SOURCE EXTRACT:
________________________
If very resistant to eating veggies you can withdraw insects altogether for several weeks so they end up eating the veggies out of hunger, but you need to be careful that the lizard is a good weight to start with and monitor its weight, you also have to be able to be strict enough that you dont give in and feed insects.


As well as this, locusts are not the best insect to feed as regular live feed, look at dubia roaches or crickets.
Locusts, morio worms, mealworms and regular "additional" type insects, so feed alongside the regularl live feed every other live feed or similar.

Waxworms are treat type feeds maybe once a month or two months.
A beardie that is raised badly will show issues like you are experiencing, poor diet, picky about what it will eat and stubborn to change.


----------



## Salazare Slytherin (Oct 21, 2009)

rex15 said:


> What about dandelion leaves is it best to grow them of pick them and wash or is there somewhere I can buy them?


You can collect them from the wild for free, just avoid road sides, and other peoples gardens.  

Feilds, Forests, parks, and even surrounding farm land you should be okay feeding, just give them a good rinse but honestly, even if there is bugs on them, highly improbable to hurt your dragon  

It is the same for the rest of listed foraged foods, if you are unsure of the identification of some, check out the tortoise care guides wild edible plant charts. If they can eat it, your dragon definitely can


----------



## Creed (Apr 2, 2014)

I tend to use this website: Plant Food for Tortoises - The Tortoise table I would recommend getting either a book about plant determination or using an app. There are dozens of species that you're able to feed, you only need to recognize them.

Books tend to work better than most apps (at least the ones I'm familiar with), but you should be able to determinate most plants without much problems either way.


----------
________________________
STUDY MATERIAL:

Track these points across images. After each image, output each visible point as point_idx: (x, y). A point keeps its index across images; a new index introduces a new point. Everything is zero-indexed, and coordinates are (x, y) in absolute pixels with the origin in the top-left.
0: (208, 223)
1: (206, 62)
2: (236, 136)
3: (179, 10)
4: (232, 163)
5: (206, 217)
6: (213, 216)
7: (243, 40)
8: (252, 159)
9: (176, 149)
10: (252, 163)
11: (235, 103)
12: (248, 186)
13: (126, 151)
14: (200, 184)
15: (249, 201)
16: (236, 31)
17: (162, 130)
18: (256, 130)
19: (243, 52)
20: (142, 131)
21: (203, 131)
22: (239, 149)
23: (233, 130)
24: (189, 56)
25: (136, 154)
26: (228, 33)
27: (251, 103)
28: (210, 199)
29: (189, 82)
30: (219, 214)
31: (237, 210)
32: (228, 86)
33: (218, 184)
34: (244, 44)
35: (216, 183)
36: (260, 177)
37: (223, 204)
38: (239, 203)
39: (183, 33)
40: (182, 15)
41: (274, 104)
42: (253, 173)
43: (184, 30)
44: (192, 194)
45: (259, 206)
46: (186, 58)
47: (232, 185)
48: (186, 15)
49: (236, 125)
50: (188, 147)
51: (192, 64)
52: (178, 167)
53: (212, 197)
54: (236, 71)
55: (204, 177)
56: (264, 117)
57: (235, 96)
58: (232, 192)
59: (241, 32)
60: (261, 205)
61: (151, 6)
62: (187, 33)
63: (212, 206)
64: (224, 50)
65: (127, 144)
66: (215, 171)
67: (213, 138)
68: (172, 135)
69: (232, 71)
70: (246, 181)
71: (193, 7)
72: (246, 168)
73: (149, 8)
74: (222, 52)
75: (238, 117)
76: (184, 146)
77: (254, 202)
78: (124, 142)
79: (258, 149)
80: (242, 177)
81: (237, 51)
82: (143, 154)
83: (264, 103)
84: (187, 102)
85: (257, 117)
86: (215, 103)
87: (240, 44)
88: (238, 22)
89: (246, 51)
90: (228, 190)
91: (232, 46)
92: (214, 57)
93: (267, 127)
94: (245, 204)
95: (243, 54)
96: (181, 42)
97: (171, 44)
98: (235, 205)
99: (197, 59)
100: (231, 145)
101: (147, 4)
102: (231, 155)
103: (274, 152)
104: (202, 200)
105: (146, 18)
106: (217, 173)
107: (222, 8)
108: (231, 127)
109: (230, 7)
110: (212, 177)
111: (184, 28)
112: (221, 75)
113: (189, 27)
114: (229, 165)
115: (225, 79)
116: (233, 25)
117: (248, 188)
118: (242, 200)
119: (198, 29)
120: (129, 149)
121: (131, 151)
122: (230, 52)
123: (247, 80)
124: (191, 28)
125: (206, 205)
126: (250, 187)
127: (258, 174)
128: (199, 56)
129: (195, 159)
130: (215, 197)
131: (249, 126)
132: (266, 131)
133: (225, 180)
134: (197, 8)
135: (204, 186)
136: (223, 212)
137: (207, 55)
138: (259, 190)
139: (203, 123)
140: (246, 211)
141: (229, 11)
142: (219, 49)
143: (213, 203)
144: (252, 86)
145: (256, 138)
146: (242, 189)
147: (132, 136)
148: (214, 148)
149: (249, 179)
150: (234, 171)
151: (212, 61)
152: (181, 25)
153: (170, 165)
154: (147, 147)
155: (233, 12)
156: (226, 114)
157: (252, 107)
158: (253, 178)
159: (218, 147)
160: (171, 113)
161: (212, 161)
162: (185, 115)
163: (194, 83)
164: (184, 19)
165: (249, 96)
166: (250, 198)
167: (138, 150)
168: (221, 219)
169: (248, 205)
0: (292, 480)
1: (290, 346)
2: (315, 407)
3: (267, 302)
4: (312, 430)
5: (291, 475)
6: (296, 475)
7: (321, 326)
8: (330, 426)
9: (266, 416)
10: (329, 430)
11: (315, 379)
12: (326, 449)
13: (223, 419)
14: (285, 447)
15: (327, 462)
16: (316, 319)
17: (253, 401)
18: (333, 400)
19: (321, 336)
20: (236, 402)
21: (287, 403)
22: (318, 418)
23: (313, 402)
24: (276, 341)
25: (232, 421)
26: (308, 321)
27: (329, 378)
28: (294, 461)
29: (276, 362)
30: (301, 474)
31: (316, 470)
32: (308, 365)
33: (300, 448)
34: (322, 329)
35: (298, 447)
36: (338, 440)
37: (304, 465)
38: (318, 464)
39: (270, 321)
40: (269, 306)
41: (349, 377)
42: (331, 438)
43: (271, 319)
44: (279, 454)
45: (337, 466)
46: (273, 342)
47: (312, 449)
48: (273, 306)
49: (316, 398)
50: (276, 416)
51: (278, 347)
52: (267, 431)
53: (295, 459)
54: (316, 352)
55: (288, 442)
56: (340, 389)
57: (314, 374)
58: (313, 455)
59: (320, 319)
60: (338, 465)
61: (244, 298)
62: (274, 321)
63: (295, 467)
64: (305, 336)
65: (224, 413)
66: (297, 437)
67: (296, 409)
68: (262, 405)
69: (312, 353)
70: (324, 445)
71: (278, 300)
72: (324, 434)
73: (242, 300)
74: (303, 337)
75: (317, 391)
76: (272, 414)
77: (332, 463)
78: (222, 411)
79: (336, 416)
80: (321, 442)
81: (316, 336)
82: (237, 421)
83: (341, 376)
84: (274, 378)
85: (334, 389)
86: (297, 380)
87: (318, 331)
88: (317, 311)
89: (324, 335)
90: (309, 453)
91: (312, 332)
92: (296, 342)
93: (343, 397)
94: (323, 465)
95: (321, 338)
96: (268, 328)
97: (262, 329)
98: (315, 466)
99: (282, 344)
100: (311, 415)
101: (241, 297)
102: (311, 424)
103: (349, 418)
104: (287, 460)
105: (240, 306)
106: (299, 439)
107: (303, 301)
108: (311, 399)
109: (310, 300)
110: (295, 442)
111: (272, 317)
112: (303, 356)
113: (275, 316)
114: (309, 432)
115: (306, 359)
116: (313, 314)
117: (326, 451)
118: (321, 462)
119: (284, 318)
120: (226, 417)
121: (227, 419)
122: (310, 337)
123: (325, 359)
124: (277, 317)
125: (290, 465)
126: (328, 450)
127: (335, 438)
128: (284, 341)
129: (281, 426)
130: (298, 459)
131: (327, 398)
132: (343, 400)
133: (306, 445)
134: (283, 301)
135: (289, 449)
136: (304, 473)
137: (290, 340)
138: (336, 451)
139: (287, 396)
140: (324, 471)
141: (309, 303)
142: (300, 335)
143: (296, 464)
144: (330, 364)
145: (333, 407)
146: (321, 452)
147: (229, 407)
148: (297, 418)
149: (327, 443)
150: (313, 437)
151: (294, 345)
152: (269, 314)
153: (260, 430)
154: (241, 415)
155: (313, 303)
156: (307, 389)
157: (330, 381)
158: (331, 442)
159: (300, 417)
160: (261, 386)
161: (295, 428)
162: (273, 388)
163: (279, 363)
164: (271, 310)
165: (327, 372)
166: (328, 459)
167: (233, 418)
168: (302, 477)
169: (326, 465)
________________________
WORK ORDER A:
Does the feeding thread agree with each statement? Answer yes or no for each, quoting the words that decide it. (i) Waxworms should be given only about once every month or two. (ii) Locusts are the best insect to use as regular live feed. (iii) Creed finds that apps generally work better than books for identifying plants.
WORK ORDER B:
Extract the part of the feeding thread starting with "As well as this, locusts" and going on through "(Oct 21, 2009)".
These rows have nothing to do with the feeding thread.

ANSWER SECTION A:
(i) Yes: "Waxworms are treat type feeds maybe once a month or two months."
(ii) No: "locusts are not the best insect to feed as regular live feed"
(iii) No: "Books tend to work better than most apps"

ANSWER SECTION B:
As well as this, locusts are not the best insect to feed as regular live feed, look at dubia roaches or crickets.
Locusts, morio worms, mealworms and regular "additional" type insects, so feed alongside the regularl live feed every other live feed or similar.

Waxworms are treat type feeds maybe once a month or two months.
A beardie that is raised badly will show issues like you are experiencing, poor diet, picky about what it will eat and stubborn to change.


----------



## Salazare Slytherin (Oct 21, 2009)